:: ABOUT THIS EXERCISE ::
Copy each line of the listing below exactly.

:: DATASET ::
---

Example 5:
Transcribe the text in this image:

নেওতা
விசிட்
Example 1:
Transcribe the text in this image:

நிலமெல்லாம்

:: ANSWER FOR THIS EXERCISE ::
---

Example 5:
Transcribe the text in this image:

নেওতা
விசிட்
Example 1:
Transcribe the text in this image:

நிலமெல்லாம்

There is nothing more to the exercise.